August 25, 2015

Q&A: Bill Ahearn, New England Center for Children

Courtesy of the NECC

Bill Ahearn is director of research at the New England Center for Children, a nonprofit autism education center in Southborough.

Q: How did you get into the field of autism research?

A: I was originally trained as a basic behavior analyst and was awarded a post-doctoral fellowship at the Kennedy Krieger Institute at Johns Hopkins University. While there I became very interested in autism because of some of the very interesting and challenging clients I interacted with there.

Q: What are some of the most important research findings in this field in recent history?

A: As a clinician, the findings that are the most interesting suggest that very young children, age 18 months or so, benefit substantially from early intensive behavior analysis. If we were able to diagnose autism as early as possible and get those children appropriate, individually-tailored intervention, we would be saving substantially on the costs of caring for those individuals through their lifespan.

Q: What are researchers striving to understand today?

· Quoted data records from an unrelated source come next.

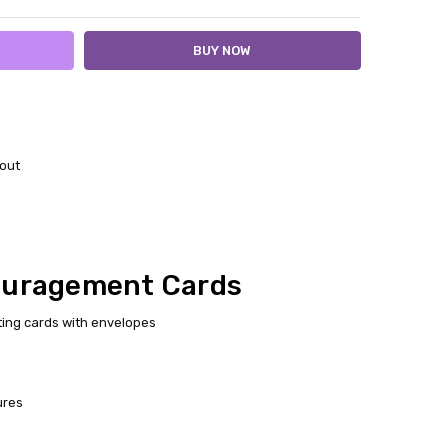
out
ouragement Cards
ting cards with envelopes
ures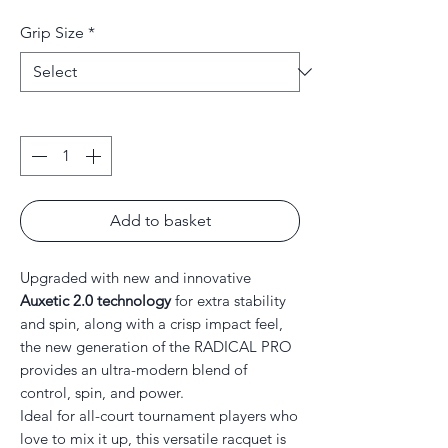
Price
Price
Grip Size
*
Quantity
*
Add to basket
Upgraded with new and innovative
Auxetic 2.0 technology
for extra stability
and spin, along with a crisp impact feel,
the new generation of the RADICAL PRO
provides an ultra-modern blend of
control, spin, and power.
Ideal for all-court tournament players who
love to mix it up, this versatile racquet is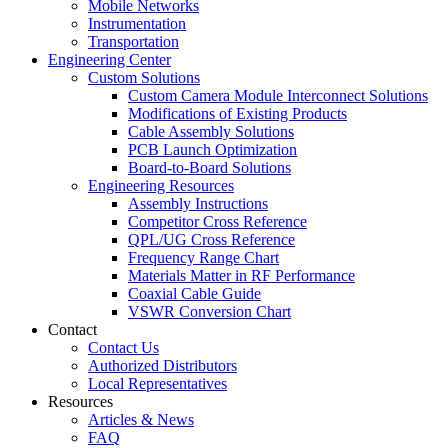
Mobile Networks
Instrumentation
Transportation
Engineering Center
Custom Solutions
Custom Camera Module Interconnect Solutions
Modifications of Existing Products
Cable Assembly Solutions
PCB Launch Optimization
Board-to-Board Solutions
Engineering Resources
Assembly Instructions
Competitor Cross Reference
QPL/UG Cross Reference
Frequency Range Chart
Materials Matter in RF Performance
Coaxial Cable Guide
VSWR Conversion Chart
Contact
Contact Us
Authorized Distributors
Local Representatives
Resources
Articles & News
FAQ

A: Genetics research is keenly focused on uncovering the mechanisms behind the development of autism as a disorder while clinical research is looking at the best predictors of responsiveness to intervention. These are, in my opinion, the most important.

Q: How do you expect the autism research and treatment field to change in the next 5 to 10 years?

A: Research will not change rapidly because research is a process and it takes time. Treatment, however, is undergoing a rapid change. Autism advocates have been successful in increasing insurance coverage for treating autism. Many more families can now access services and there is a push to license applied behavior analysts (who work with children with autism) to ensure the public can identify competent providers.

This interview was edited for length and clarity by Emily Micucci.